Feminist advocates from other countries have joined Turkish women in protesting (Photo Credit: BBC)

On March 10, 33-year-old Sarah Everard’s body was discovered south of London, a week after her disappearance. Metropolitan Police male officer Wayne Couzens was charged with her kidnapping and murder two days later. Her death became a symbol of violence against women. Marches and protests were accompanied by another global reckoning over gender inequality.

Women communicated across national borders through social media, sharing their stories on platforms such as Instagram and Twitter. One country commonly left out of these conversations is Turkey, which has also recently seen reignited womens’ rights protests.

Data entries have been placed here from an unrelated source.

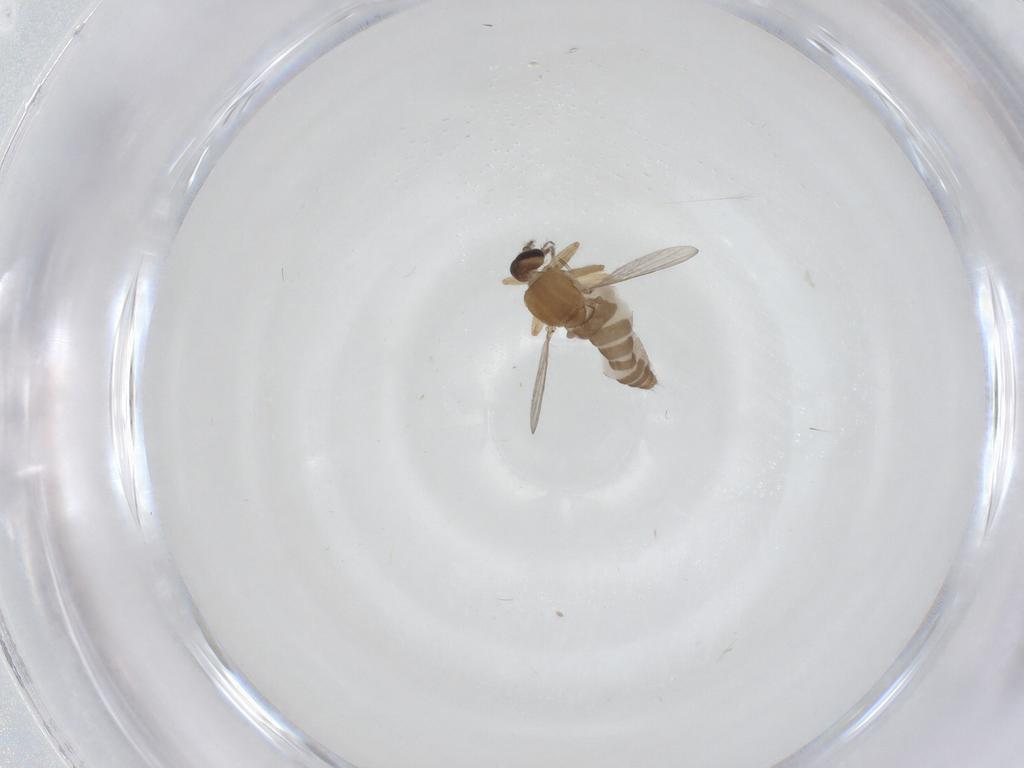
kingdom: Animalia
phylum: Arthropoda
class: Insecta
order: Diptera
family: Ceratopogonidae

Gender-based violence and femicide has been on the rise in Turkey for years. According to the Turkish feminist organization We Will Stop Femicide, 474 women were murdered in Turkey in 2019. In 2009, a study that was conducted by Sage Journals found that 42% of Turkish women from the ages of 15 to 60 were in some way physically or sexually abused by their husbands or male partners. According to Turkey’s justice minister, the murder rate of women rose 1,400% from 2002 to 2009.

The issue intensified in Turkey on March 20, when Turkish President Recep Erdogan pulled Turkey out of the Istanbul Convention. Turkey had signed the international treaty, which sought to combat violence against women and deliver legal justice to perpetrators of it, in 2011.

The reasons for this defense of perpetrators are unclear. Turkish conservatives have argued that Turkey should withdraw because the convention supports the rights of the LGBTQ+ community, which they view as “detrimental to family values.” Many Turkish womens’ rights activists, including opposition parliamentarian Gokce Gokcen, have condemned the withdrawal. An official statement issued by a coalition of feminist groups argues that the decision will empower abusers and murderers.

Feminist advocates from other countries have joined Turkish women in the condemnation of this decision and stand in solidarity with protestors there. In July 2020, a #ChallengeAccepted Instagram trend meant to uplift women through black and white selfies helped spread awareness about the high rates of femicide in Turkey.

The crisis in Turkey has resulted in increased sharing and supporting of Turkish womens’ rights campaigns. Among them are the Purple Roof Women’s Shelter Organization, the Turkish Philanthropy Funds and Small Projects Istanbul. Through donations and social media fundraisers, advocates around the world have helped further the cause these groups share: everlasting gender equality.